Author : Thomas Wright
Publisher :
Page : 566 pages
File Size : 28,27 MB
Release : 1848
Category : Christian pilgrims and pilgrimages
ISBN :
Author : HENRY. MAUNDRELL
Publisher :
Page : 0 pages
File Size : 16,74 MB
Release : 2018
Category :
ISBN : 9781033582770
Author :
Publisher :
Page : pages
File Size : 21,5 MB
Release : 1707
Category :
ISBN :
Author : Edhem Eldem
Publisher : Cambridge University Press
Page : 260 pages
File Size : 10,13 MB
Release : 1999-11-11
Category : History
ISBN : 9780521643047
Studies of early-modern Islamic cities have stressed the atypical or the idiosyncratic. This bias derives largely from orientalist presumptions that they were in some way substandard or deviant.
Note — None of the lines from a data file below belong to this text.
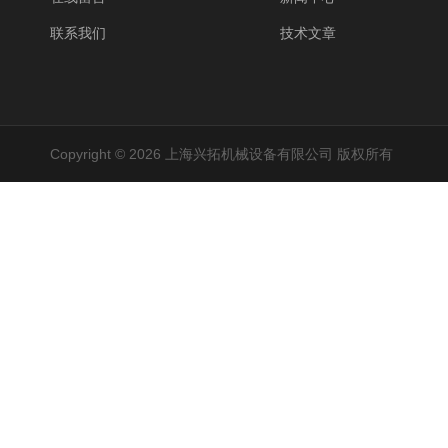
联系我们
技术文章
Copyright © 2026 上海兴拓机械设备有限公司 版权所有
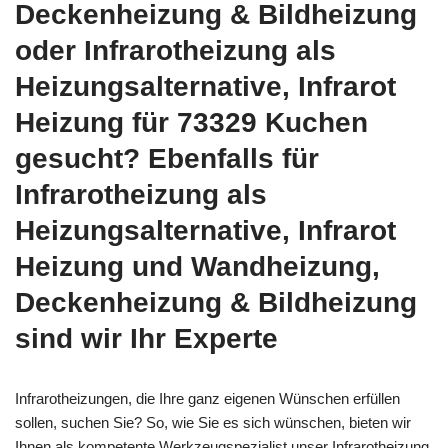
Deckenheizung & Bildheizung
oder Infrarotheizung als
Heizungsalternative, Infrarot
Heizung für 73329 Kuchen
gesucht? Ebenfalls für
Infrarotheizung als
Heizungsalternative, Infrarot
Heizung und Wandheizung,
Deckenheizung & Bildheizung
sind wir Ihr Experte
Infrarotheizungen, die Ihre ganz eigenen Wünschen erfüllen
sollen, suchen Sie? So, wie Sie es sich wünschen, bieten wir
Ihnen als kompetente Werkzeugspezialist unser Infrarotheizung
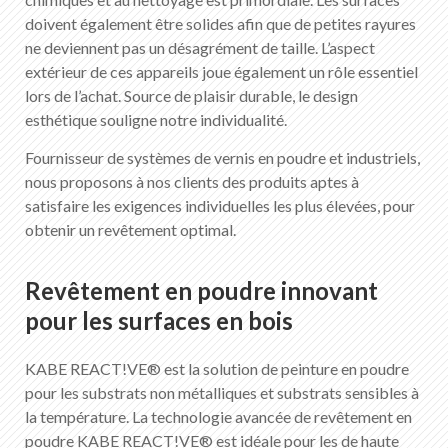
FR
DE
EN
IT
doivent également être solides afin que de petites rayures
ne deviennent pas un désagrément de taille. L’aspect
extérieur de ces appareils joue également un rôle essentiel
lors de l’achat. Source de plaisir durable, le design
esthétique souligne notre individualité.
Fournisseur de systèmes de vernis en poudre et industriels,
nous proposons à nos clients des produits aptes à
satisfaire les exigences individuelles les plus élevées, pour
obtenir un revêtement optimal.
Revêtement en poudre innovant
pour les surfaces en bois
KABE REACT!VE® est la solution de peinture en poudre
pour les substrats non métalliques et substrats sensibles à
la température. La technologie avancée de revêtement en
poudre KABE REACT!VE® est idéale pour les de haute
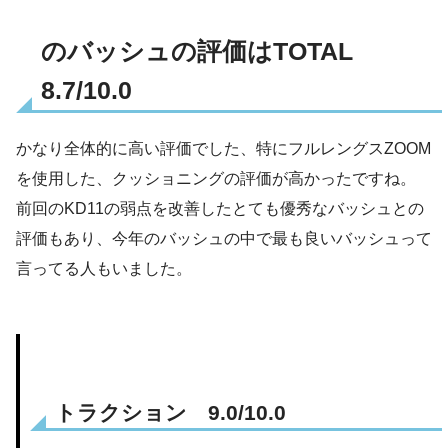
のバッシュの評価はTOTAL
8.7/10.0
かなり全体的に高い評価でした、特にフルレングスZOOM
を使用した、クッショニングの評価が高かったですね。
前回のKD11の弱点を改善したとても優秀なバッシュとの
評価もあり、今年のバッシュの中で最も良いバッシュって
言ってる人もいました。
トラクション 9.0/10.0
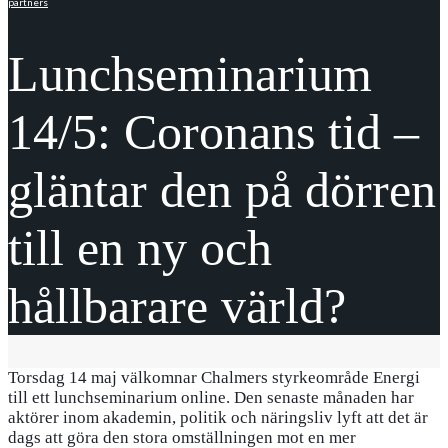
partners
Lunchseminarium
14/5: Coronans tid –
gläntar den på dörren
till en ny och
hållbarare värld?
Torsdag 14 maj välkomnar Chalmers styrkeområde Energi
till ett lunchseminarium online. Den senaste månaden har
aktörer inom akademin, politik och näringsliv lyft att det är
dags att göra den stora omställningen mot en mer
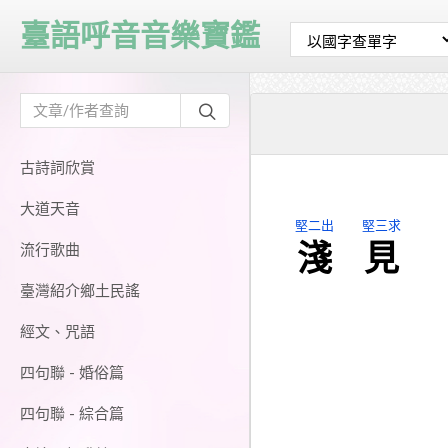
臺語呼音音樂寶鑑
古詩詞欣賞
大道天音
堅二出
堅三求
淺
見
流行歌曲
臺灣紹介鄉土民謠
經文、咒語
四句聯 - 婚俗篇
四句聯 - 綜合篇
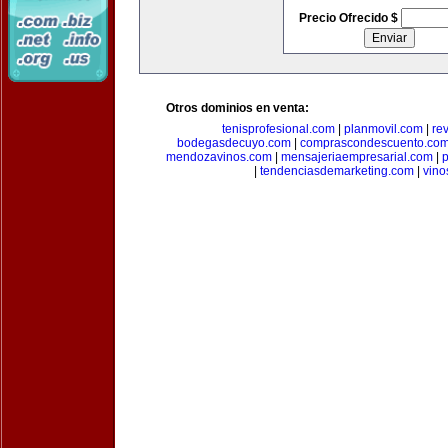
Precio Ofrecido $
Otros dominios en venta:
tenisprofesional.com
|
planmovil.com
|
re
bodegasdecuyo.com
|
comprascondescuento.co
mendozavinos.com
|
mensajeriaempresarial.com
|
|
tendenciasdemarketing.com
|
vin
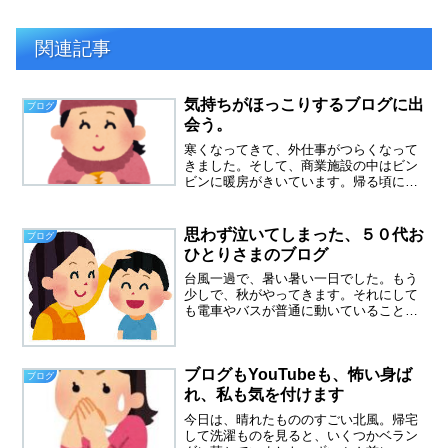
関連記事
気持ちがほっこりするブログに出
ブログ
会う。
寒くなってきて、外仕事がつらくなって
きました。そして、商業施設の中はビン
ビンに暖房がきいています。帰る頃に
は、着ていたジャンバーがビショビショ
になるほど。この温暖差、油断している
と病原菌をもらってきそう。今はとにか
思わず泣いてしまった、５０代お
ブログ
く美味しいもの食べて、たっ...
ひとりさまのブログ
台風一過で、暑い暑い一日でした。もう
少しで、秋がやってきます。それにして
も電車やバスが普通に動いていること
が、どれだけありがたいことかわかりま
した。昨晩、眠りにつく前にスマホで、
同年代の方のブログを読んでいました。
ブログもYouTubeも、怖い身ば
私のブログは、私と同じ境遇...
ブログ
れ、私も気を付けます
今日は、晴れたもののすごい北風。帰宅
して洗濯ものを見ると、いくつかベラン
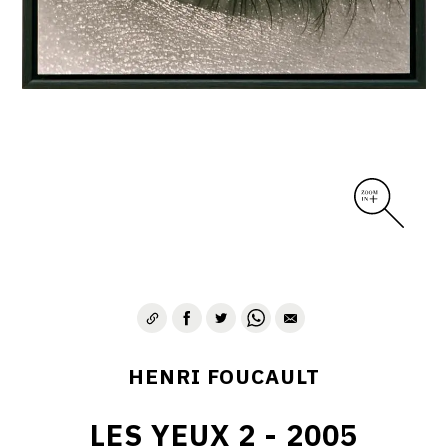
CONTACT
HENRI FOUCAULT
LES YEUX 2 - 2005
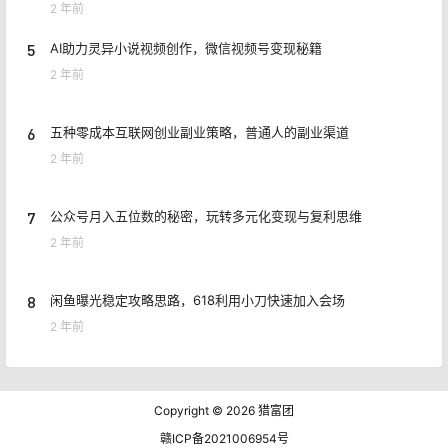
2 年前
5
AI助力灵异小说视频创作，微信视频号变现秘籍
2 年前
6
五种零成本互联网创业副业策略，普通人的副业渠道
2 年前
7
公众号月入五位数的秘密，玩转多元化变现与复利思维
2 年前
8
闲鱼曝光稳定攻略思路，618利用小刀快速加入会场
2 年前
Copyright © 2026
猎富团
赣ICP备2021006954号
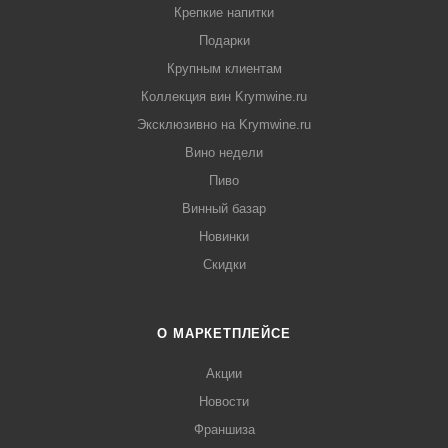
Крепкие напитки
Подарки
Крупным клиентам
Коллекция вин Krymwine.ru
Эксклюзивно на Krymwine.ru
Вино недели
Пиво
Винный базар
Новинки
Скидки
О МАРКЕТПЛЕЙСЕ
Акции
Новости
Франшиза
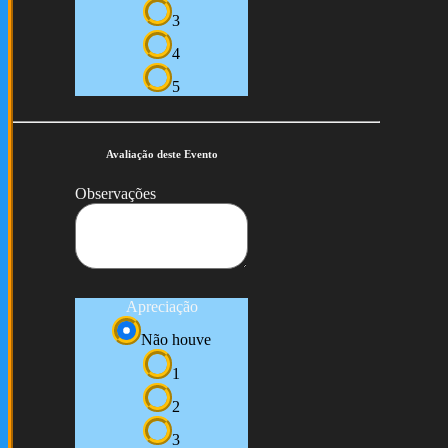
3
4
5
Avaliação deste Evento
Observações
Apreciação
Não houve
1
2
3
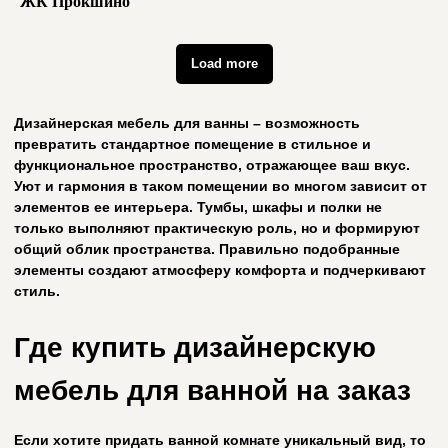
ЖК Прокшино
Load more
/ видео
Видео наших работ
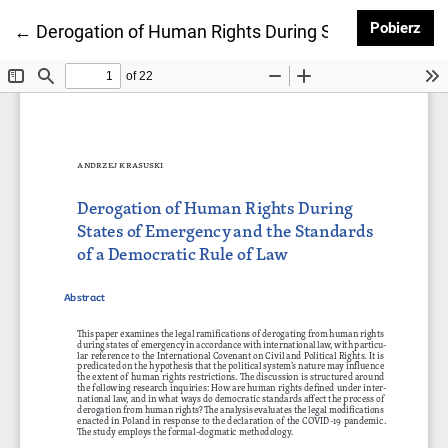
Pob
Pobierz
Wróć do szczegółów artykułu
←
Derogation of Human Rights During States of Emerg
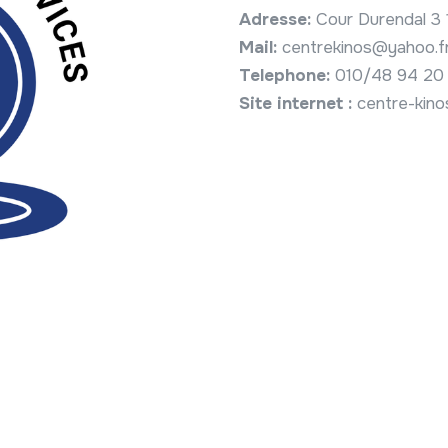
Adresse:
Cour Durendal 3
Mail:
centrekinos@yahoo.f
Telephone:
010/48 94 20
Site internet :
centre-kino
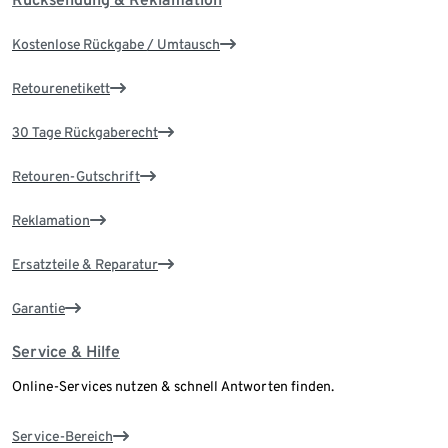
Kostenlose Rückgabe / Umtausch
Retourenetikett
30 Tage Rückgaberecht
Retouren-Gutschrift
Reklamation
Ersatzteile & Reparatur
Garantie
Service & Hilfe
Online-Services nutzen & schnell Antworten finden.
Service-Bereich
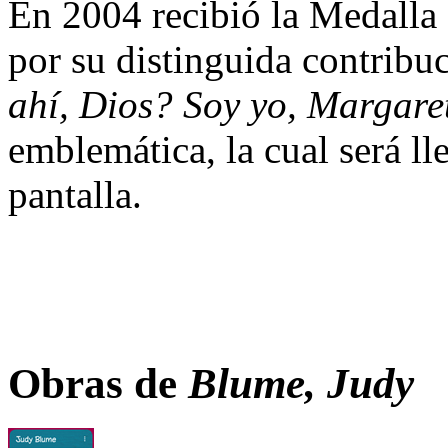
En 2004 recibió la Medalla
por su distinguida contribuc
ahí, Dios? Soy yo, Margare
emblemática, la cual será l
pantalla.
Obras de
Blume, Judy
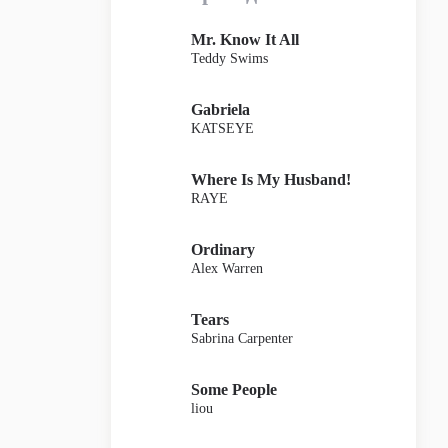
Mr. Know It All
Teddy Swims
Gabriela
KATSEYE
Where Is My Husband!
RAYE
Ordinary
Alex Warren
Tears
Sabrina Carpenter
Some People
liou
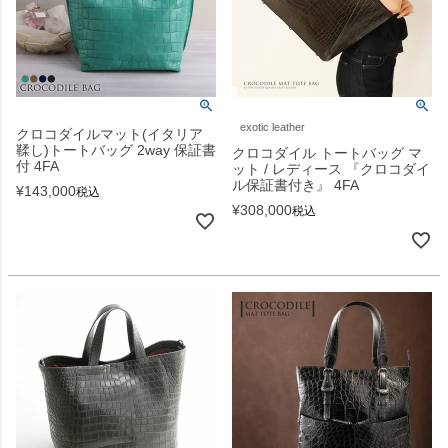
exotic leather
クロコダイルマット(イタリア
鞣し)トートバッグ 2way 保証書
クロコダイル トートバッグ マ
付 4FA
ット / レディース 『クロコダイ
ル保証書付き』 4FA
¥
143,000
税込
¥
308,000
税込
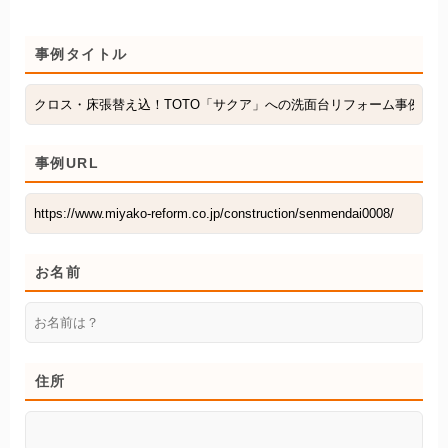
事例タイトル
事例URL
お名前
住所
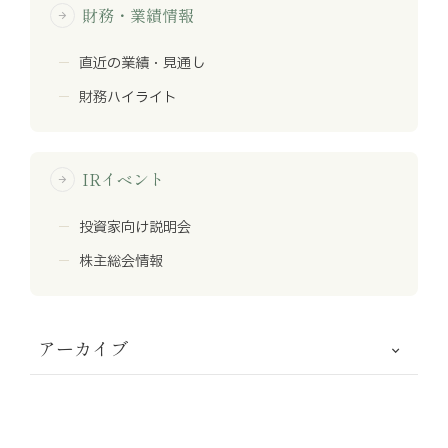
財務・業績情報
arrow_forward
直近の業績・見通し
財務ハイライト
IRイベント
arrow_forward
投資家向け説明会
株主総会情報
アーカイブ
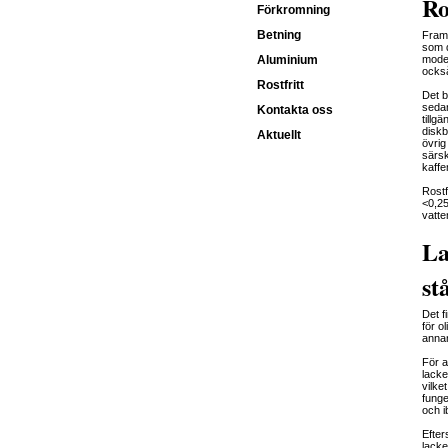
Ro
Förkromning
Betning
Framf
som d
Aluminium
modet
också
Rostfritt
Det b
sedan
Kontakta oss
tillg
diskbä
Aktuellt
övrig
särsk
kaffe
Rostf
<0,25
vatte
La
st
Det f
för o
annan
För a
lacke
vilke
funge
och i
Efter
lacke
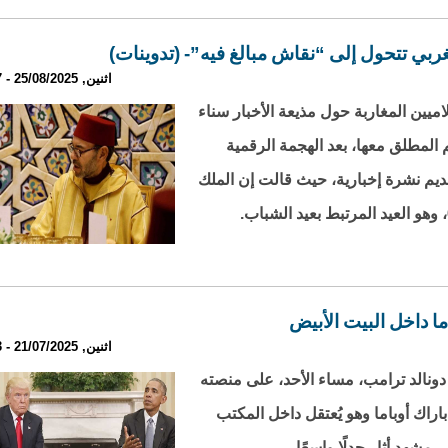
ربي تتحول إلى “نقاش مبالغ فيه”- (تدوينات)
اثنين, 25/08/2025 - 21:37
ميين المغاربة حول مذيعة الأخبار سناء
م المطلق معها، بعد الهجمة الرقمية
يم نشرة إخبارية، حيث قالت إن الملك
ما داخل البيت الأبيض
اثنين, 21/07/2025 - 22:13
ونالد ترامب، مساء الأحد، على منصته
راك أوباما وهو يُعتقل داخل المكتب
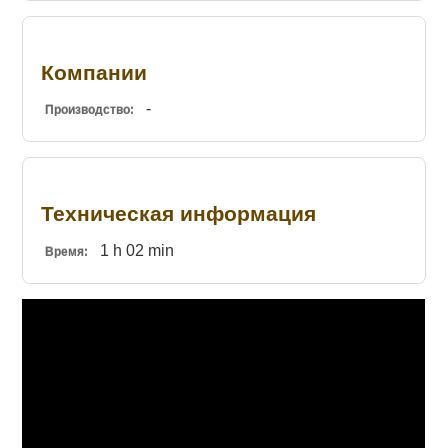
Компании
-
Производство:
Техническая информация
1 h 02 min
Время:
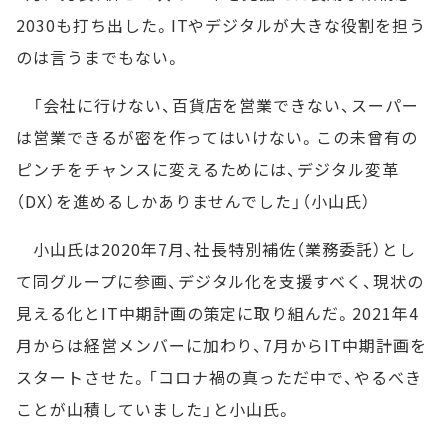
2030も打ち出した。ITやデジタルが大きな役割を担う
のは言うまでもない。
「会社に行けない、百貨店を営業できない、スーパー
は営業できるが密を作ってはいけない。この未曾有の
ピンチをチャンスに変えるためには、デジタル変革
（DX）を進めるしかありませんでした」（小山氏）
小山氏は2020年7月、社長特別補佐（業務委託）とし
て同グループに参画、デジタル化を支援すべく、現状の
見える化とIT中期計画の策定に取り組んだ。2021年4
月からは経営メンバーに加わり、7月からIT中期計画を
スタートさせた。「コロナ禍の真っただ中で、やるべき
ことが山積していました」と小山氏。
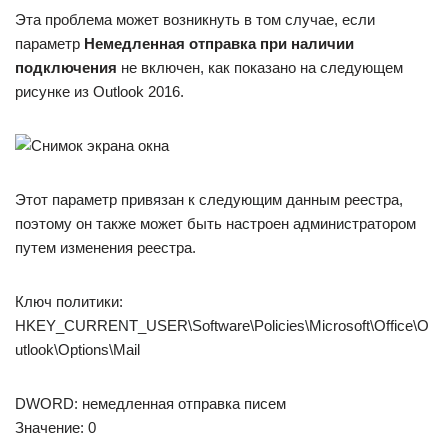
Эта проблема может возникнуть в том случае, если
параметр
Немедленная отправка при наличии
подключения
не включен, как показано на следующем
рисунке из Outlook 2016.
Этот параметр привязан к следующим данным реестра,
поэтому он также может быть настроен администратором
путем изменения реестра.
Ключ политики:
HKEY_CURRENT_USER\Software\Policies\Microsoft\Office\O
utlook\Options\Mail
DWORD: немедленная отправка писем
Значение: 0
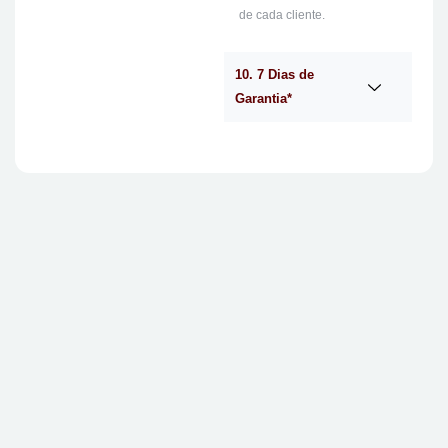
de cada cliente.
10. 7 Dias de
Garantia*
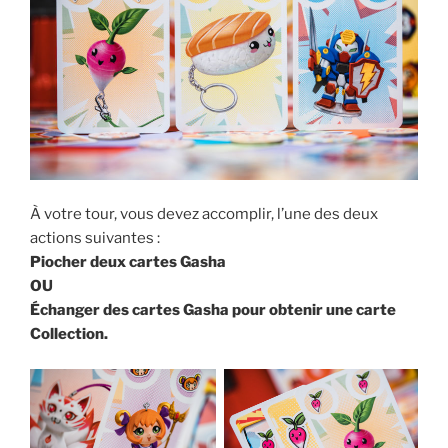
À votre tour, vous devez accomplir, l’une des deux
actions suivantes :
Piocher deux cartes Gasha
OU
Échanger des cartes Gasha pour obtenir une carte
Collection.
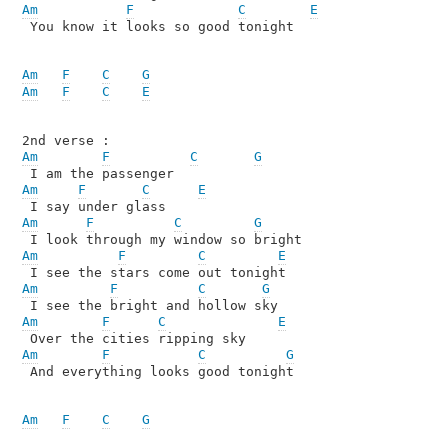
Am
F
C
E
 You know it looks so good tonight

Am
F
C
G
Am
F
C
E
Am
F
C
G
Am
F
C
E
Am
F
C
G
Am
F
C
E
Am
F
C
G
Am
F
C
E
Am
F
C
G
 And everything looks good tonight

Am
F
C
G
The first purpose of this volume is to normalize Ottoman cities, to demonstrate how, on the one hand, they resembled cities generally and how, on the other, their specific histories individualized them. The second purpose is to challenge the previous literature and to negotiate an agenda for future study. By considering the narrative histories of Aleppo, Izmir and Istanbul, the book offers a departure from the piecemeal methods of previous studies, emphasizing their importance during the seventeenth and eighteenth centuries, and highlighting their essentially Ottoman character. While the essays provide an overall view, each can be approached separately. Their exploration of the sources and the agendas of those who have conditioned scholarly understanding of these cities will make them essential student reading.